___ Given information ___

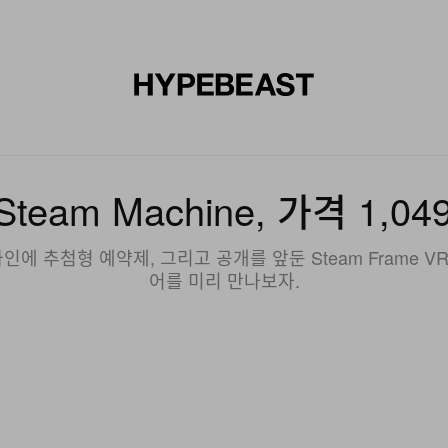
신발
미술
디자인
음악
라이프스타일
브랜드
온라
Steam Machine, 가격 1
에 추첨형 예약제, 그리고 공개를 앞둔 Steam Frame V
어를 미리 만나보자.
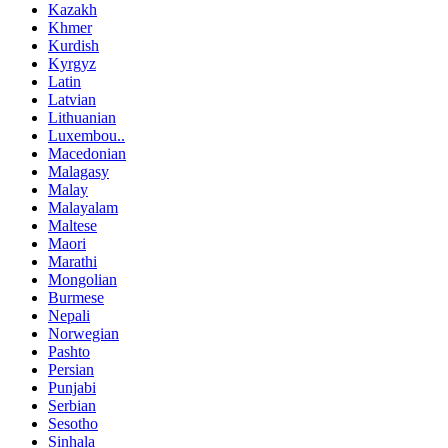
Kazakh
Khmer
Kurdish
Kyrgyz
Latin
Latvian
Lithuanian
Luxembou..
Macedonian
Malagasy
Malay
Malayalam
Maltese
Maori
Marathi
Mongolian
Burmese
Nepali
Norwegian
Pashto
Persian
Punjabi
Serbian
Sesotho
Sinhala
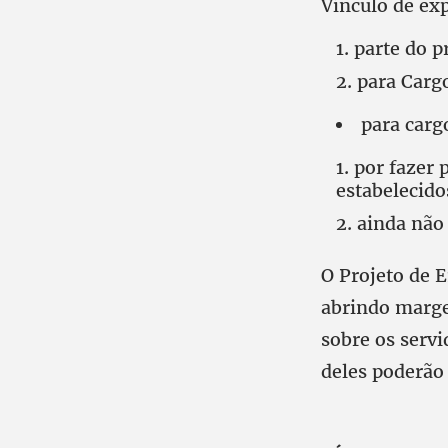
Vínculo de ex
parte do p
para Cargo
para carg
por fazer 
estabelecido
ainda não 
O Projeto de E
abrindo marge
sobre os servi
deles poderão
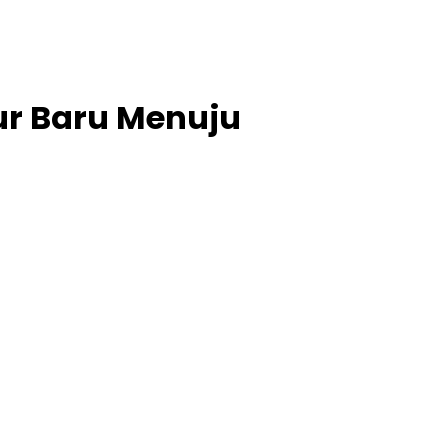
ur Baru Menuju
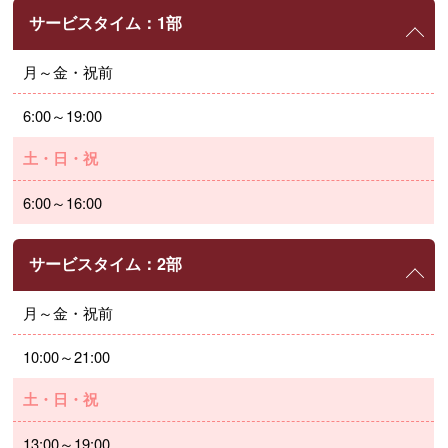
サービスタイム：1部
月～金・祝前
6:00～19:00
土・日・祝
6:00～16:00
サービスタイム：2部
月～金・祝前
10:00～21:00
土・日・祝
13:00～19:00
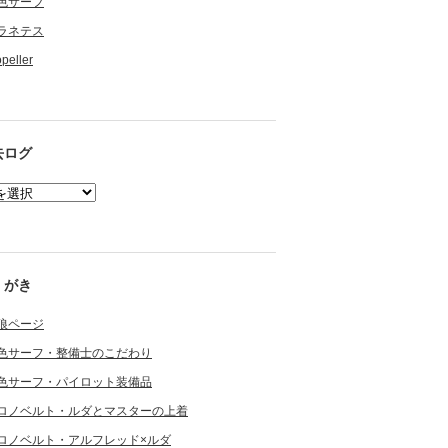
色サーフ
ラネテス
opeller
去ログ
くがき
狼ページ
色サーフ・整備士のこだわり
色サーフ・パイロット装備品
ロノベルト・ルダとマスターの上着
ロノベルト・アルフレッド×ルダ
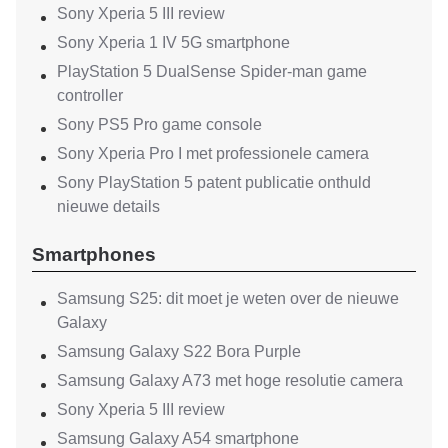
Sony Xperia 5 III review
Sony Xperia 1 IV 5G smartphone
PlayStation 5 DualSense Spider-man game
controller
Sony PS5 Pro game console
Sony Xperia Pro I met professionele camera
Sony PlayStation 5 patent publicatie onthuld
nieuwe details
Smartphones
Samsung S25: dit moet je weten over de nieuwe
Galaxy
Samsung Galaxy S22 Bora Purple
Samsung Galaxy A73 met hoge resolutie camera
Sony Xperia 5 III review
Samsung Galaxy A54 smartphone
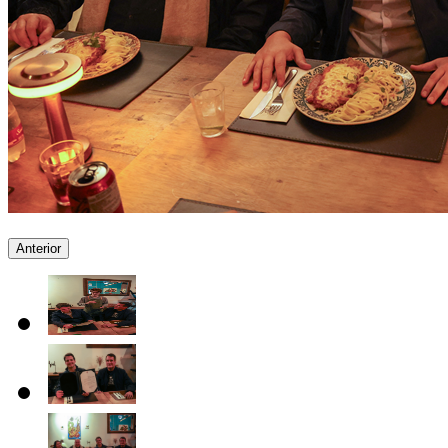
Anterior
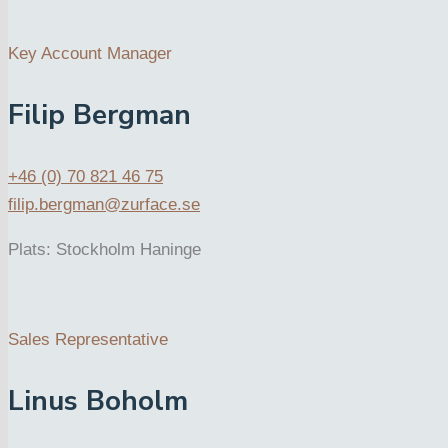
Key Account Manager
Filip Bergman
+46 (0) 70 821 46 75
filip.bergman@zurface.se
Plats: Stockholm Haninge
Sales Representative
Linus Boholm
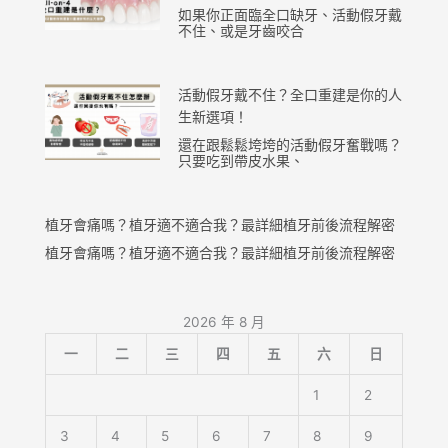
如果你正面臨全口缺牙、活動假牙戴
不住、或是牙齒咬合
活動假牙戴不住？全口重建是你的人
生新選項！
還在跟鬆鬆垮垮的活動假牙奮戰嗎？
只要吃到帶皮水果、
植牙會痛嗎？植牙適不適合我？最詳細植牙前後流程解密
植牙會痛嗎？植牙適不適合我？最詳細植牙前後流程解密
2026 年 8 月
一
二
三
四
五
六
日
1
2
3
4
5
6
7
8
9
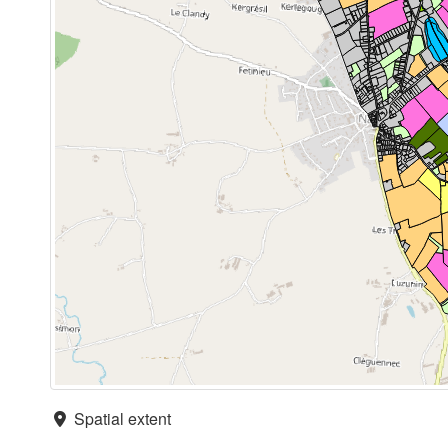
Spatial extent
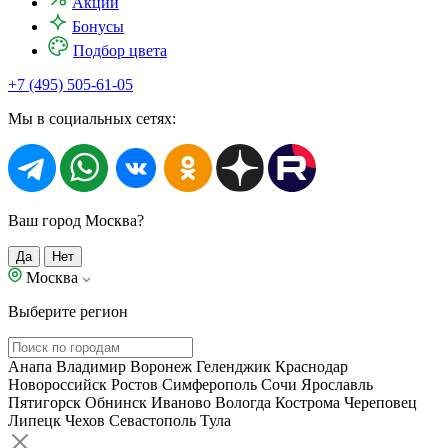
Акции
Бонусы
Подбор цвета
+7 (495) 505-61-05
Мы в социальных сетях:
Ваш город Москва?
Да
Нет
Москва
Выберите регион
Анапа
Владимир
Воронеж
Геленджик
Краснодар
Новороссийск
Ростов
Симферополь
Сочи
Ярославль
Пятигорск
Обнинск
Иваново
Вологда
Кострома
Череповец
Липецк
Чехов
Севастополь
Тула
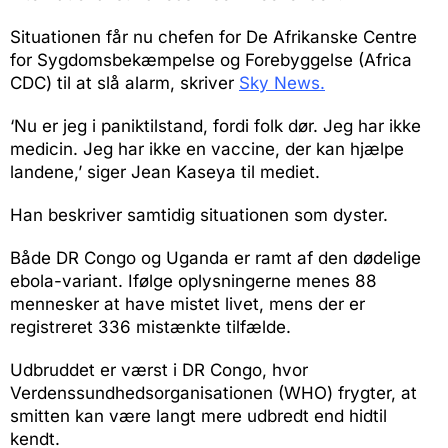
Situationen får nu chefen for De Afrikanske Centre
for Sygdomsbekæmpelse og Forebyggelse (Africa
CDC) til at slå alarm, skriver
Sky News.
‘Nu er jeg i paniktilstand, fordi folk dør. Jeg har ikke
medicin. Jeg har ikke en vaccine, der kan hjælpe
landene,’ siger Jean Kaseya til mediet.
Han beskriver samtidig situationen som dyster.
Både DR Congo og Uganda er ramt af den dødelige
ebola-variant. Ifølge oplysningerne menes 88
mennesker at have mistet livet, mens der er
registreret 336 mistænkte tilfælde.
Udbruddet er værst i DR Congo, hvor
Verdenssundhedsorganisationen (WHO) frygter, at
smitten kan være langt mere udbredt end hidtil
kendt.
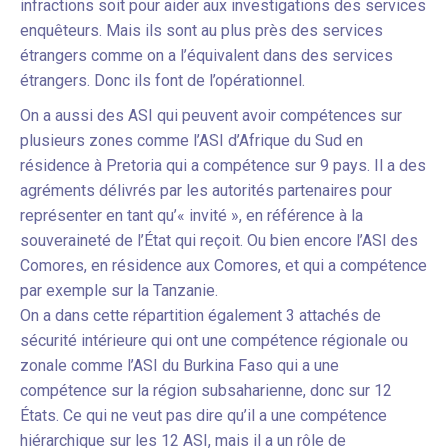
infractions soit pour aider aux investigations des services
enquêteurs. Mais ils sont au plus près des services
étrangers comme on a l’équivalent dans des services
étrangers. Donc ils font de l’opérationnel.
On a aussi des ASI qui peuvent avoir compétences sur
plusieurs zones comme l’ASI d’Afrique du Sud en
résidence à Pretoria qui a compétence sur 9 pays. Il a des
agréments délivrés par les autorités partenaires pour
représenter en tant qu’« invité », en référence à la
souveraineté de l’État qui reçoit. Ou bien encore l’ASI des
Comores, en résidence aux Comores, et qui a compétence
par exemple sur la Tanzanie.
On a dans cette répartition également 3 attachés de
sécurité intérieure qui ont une compétence régionale ou
zonale comme l’ASI du Burkina Faso qui a une
compétence sur la région subsaharienne, donc sur 12
États. Ce qui ne veut pas dire qu’il a une compétence
hiérarchique sur les 12 ASI, mais il a un rôle de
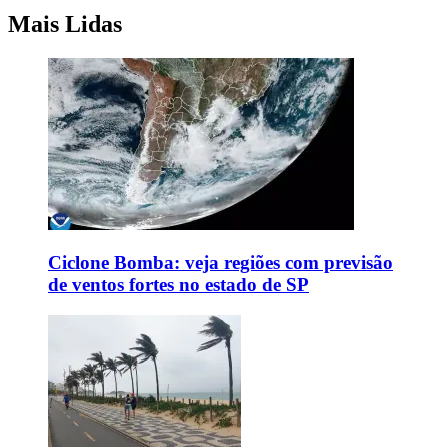
Mais Lidas
Ciclone Bomba: veja regiões com previsão
de ventos fortes no estado de SP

___

• _What you have to do_
Copy out the entries word for word, starting at the beginning and ending with the line that contains "ur Baru Menuju", including that line. Leave out the pictures.

• _Solution to the exercise_
신발
미술
디자인
음악
라이프스타일
브랜드
온라
Steam Machine, 가격 1
에 추첨형 예약제, 그리고 공개를 앞둔 Steam Frame V
어를 미리 만나보자.
Kazakh
Khmer
Kurdish
Kyrgyz
Latin
Latvian
Lithuanian
Luxembou..
Macedonian
Malagasy
Malay
Malayalam
Maltese
Maori
Marathi
Mongolian
Burmese
Nepali
Norwegian
Pashto
Persian
Punjabi
Serbian
Sesotho
Sinhala
Vínculo de ex
parte do p
para Cargo
para carg
por fazer 
estabelecido
ainda não 
O Projeto de E
abrindo marge
sobre os servi
deles poderão
ur Baru Menuju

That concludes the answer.